Optimization of visual SLAM by semantic analysis of the environment

Optimization of visual SLAM by semantic analysis of the environment
(Optimisation du SLAM visuel par analyse sémantique de l'environnement réel)

Gonzalez, Mathieu - (2022-11-30) / Universite de Rennes 1
Optimization of visual SLAM by semantic analysis of the environment

Accéder au document :

https://ged.univ-rennes1.fr/nuxeo/site/esupversion...

Langue : Anglais

Directeur(s) de thèse: Marchand, Éric; Royan, Jérôme

Discipline : Signal, image, vision

Laboratoire : IRISA

Ecole Doctorale : MATHSTIC

Classification : Informatique, Sciences de l'ingénieur

Mots-clés : SLAM, sémantique, localisation, cartographie, suivi, vision par ordinateur, robotique, réalité augmentée

Robotique
Réalité augmentée
Vision par ordinateur

Résumé : Le but du SLAM (Simultaneous Localization And Mapping) est d'estimer la trajectoire d'une caméra en mouvement tout en cartograhiant l'espace. Les algorithmes classiques construisent généralement une cartographie purement géométrique et homogène, ainsi il y a un écart sémantique entre la représentation interne du SLAM et le monde réel dans lequel le système évolue. Notre but dans ce manuscrit est de construire un système de SLAM pouvant exploiter l'information sémantique pour repousser les limites du SLAM. Dans ce but nous proposons un réseau de neurones léger pour estimer la pose d'objets dans la scène. Les objets peuvent servir de repères haut niveau pour un SLAM, améliorant la pose de la caméra et ajoutant de l'information dans la cartographie. Puis nous proposons un SLAM capable de créer des groupes de points 3D correspondant à des objets génériques dans la scène. En utilisant une connaissance a priori sur la classe des objets nous pouvons estimer leur géométrie pour améliorer la cartographie et la pose de la caméra. Enfin, nous proposons un SLAM capable d'estimer la pose de la caméra dans des scène dynamiques tout en estimant la trajectoire de tous les objets dans la scène. Un a priori sur les objets nous permet de contraindre leur mouvement afin qu'il soit cohérent avec la structure du monde. Nous proposons également d'améliorer le suivi des objets en injectant des données LiDAR dans notre SLAM.

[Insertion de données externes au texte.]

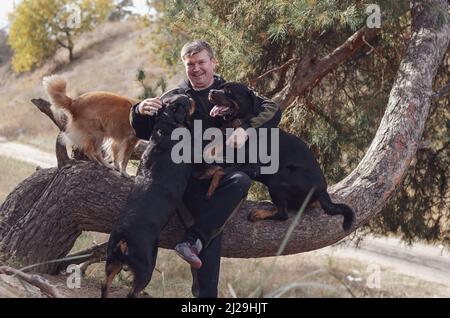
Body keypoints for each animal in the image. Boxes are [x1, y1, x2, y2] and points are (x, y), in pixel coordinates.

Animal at [102, 94, 195, 298]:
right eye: (187, 100)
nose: (192, 97)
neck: (166, 126)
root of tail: (123, 240)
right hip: (146, 268)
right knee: (133, 292)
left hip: (111, 262)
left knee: (105, 286)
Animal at [207, 82, 356, 231]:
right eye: (220, 87)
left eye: (229, 91)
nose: (211, 91)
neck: (239, 123)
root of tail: (322, 190)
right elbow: (218, 168)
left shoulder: (252, 167)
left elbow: (221, 171)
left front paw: (211, 187)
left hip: (278, 178)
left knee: (283, 214)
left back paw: (259, 213)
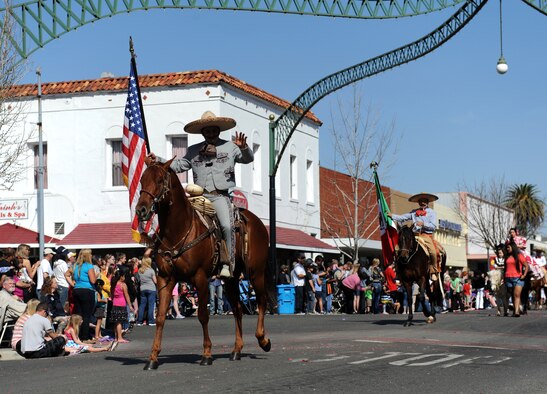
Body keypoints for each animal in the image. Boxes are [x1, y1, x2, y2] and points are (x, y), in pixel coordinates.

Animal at [136, 159, 272, 368]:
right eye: (142, 180)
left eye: (159, 180)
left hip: (256, 272)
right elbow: (159, 317)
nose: (141, 210)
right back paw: (236, 350)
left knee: (261, 302)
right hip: (231, 279)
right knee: (238, 309)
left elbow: (202, 315)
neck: (178, 230)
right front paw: (153, 357)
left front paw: (207, 354)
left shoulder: (199, 277)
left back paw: (263, 340)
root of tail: (256, 222)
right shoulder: (165, 278)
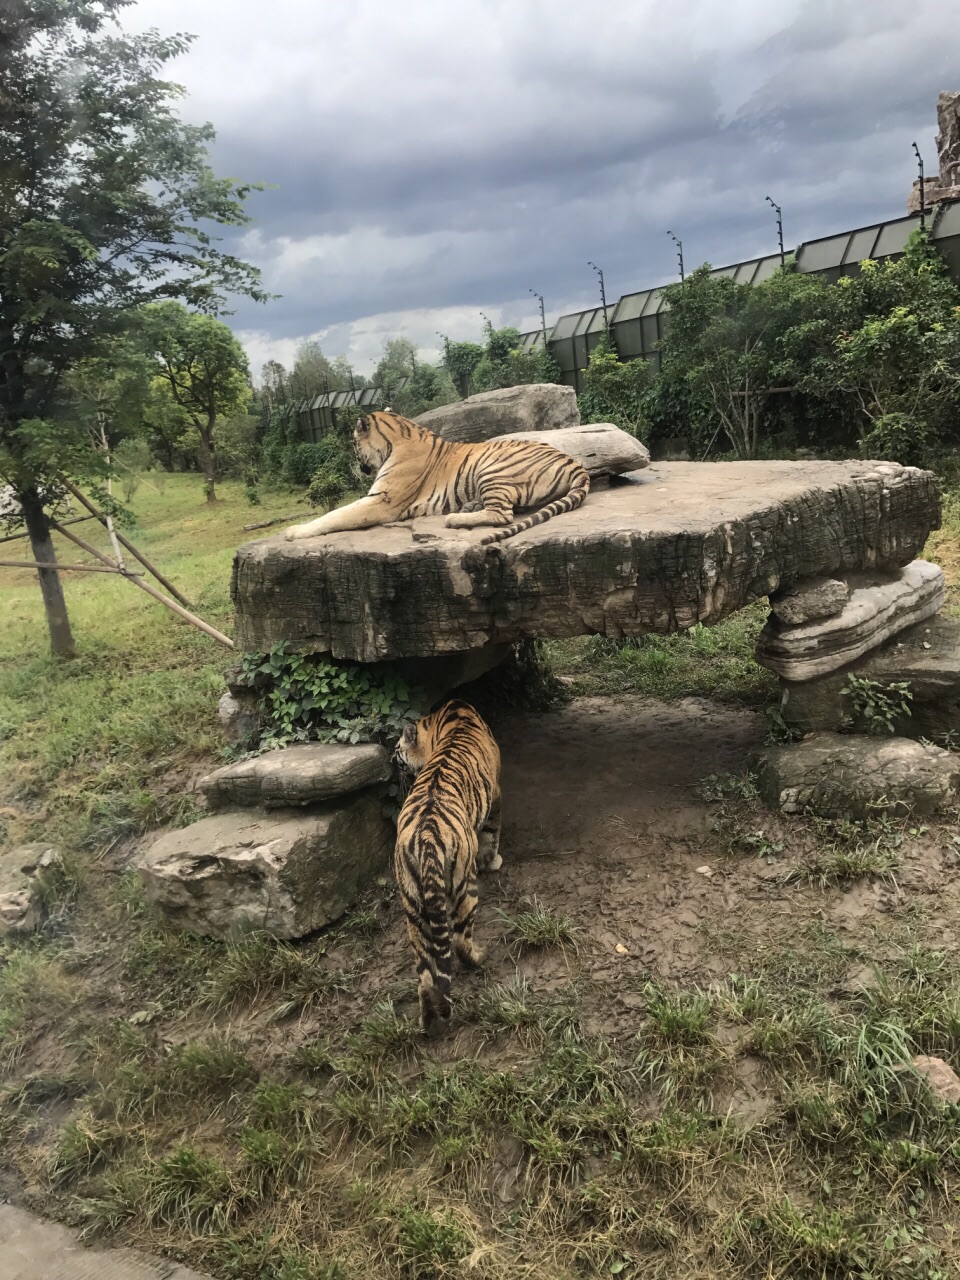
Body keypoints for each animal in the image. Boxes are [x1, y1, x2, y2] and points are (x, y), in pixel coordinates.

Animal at [281, 409, 591, 545]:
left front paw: (294, 531)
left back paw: (455, 518)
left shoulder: (381, 501)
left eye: (354, 443)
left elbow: (335, 515)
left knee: (503, 514)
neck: (397, 435)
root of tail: (575, 464)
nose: (356, 467)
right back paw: (468, 507)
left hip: (491, 467)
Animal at [391, 696, 504, 1034]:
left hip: (413, 909)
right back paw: (480, 957)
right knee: (459, 941)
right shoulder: (495, 796)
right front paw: (493, 861)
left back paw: (429, 1022)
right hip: (465, 890)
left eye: (397, 751)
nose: (391, 763)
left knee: (427, 975)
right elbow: (492, 834)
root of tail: (427, 840)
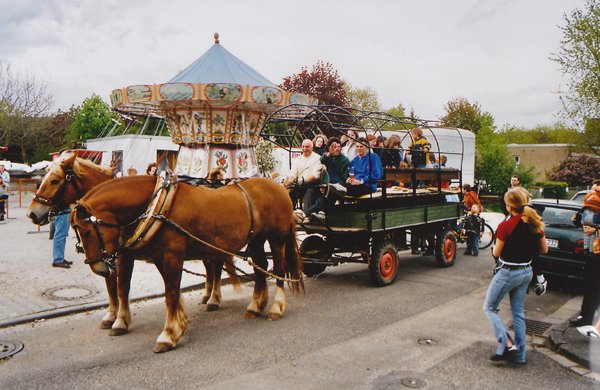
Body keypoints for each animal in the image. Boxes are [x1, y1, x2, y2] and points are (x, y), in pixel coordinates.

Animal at [26, 152, 237, 332]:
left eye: (54, 180)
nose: (32, 213)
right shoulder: (110, 254)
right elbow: (111, 285)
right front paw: (112, 315)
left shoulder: (124, 255)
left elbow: (122, 286)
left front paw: (121, 320)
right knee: (210, 266)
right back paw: (207, 294)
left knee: (216, 266)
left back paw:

Abstract : The goal of SLAM (Simultaneous Localization and Mapping) is to estimate the trajectory of a moving camera while building a map of its environment. Classical algorithm usually build a purely geometrical and homogeneous map, thus there is a semantic gap between the internal representation and the real world in which the system is evolving. Our goal in this manuscript is to build a SLAM system that can harness semantic information to push forward the limits of SLAM. To this end, we first propose a light neural network to estimate the pose of objects in the scene. Objects can serve as high level landmarks for a SLAM system, improving camera pose and adding information into the map. This network however has to be trained for specific objects. We then propose a SLAM system that can create clusters of 3D points corresponding to generic objects in the scene. With some a priori knowledge about object classes we can estimate their geometry in real time to improve both the map and camera pose estimation. Finally we propose new SLAM able to robustly estimate camera pose in dynamic scenes and to estimate the trajectories of all moving objects in the scene. A priori knowledge allows us to constrain the movement of objects to be plausible with respect to the structure of the world. We also propose to improve object tracking by injecting LiDAR data into our SLAM system.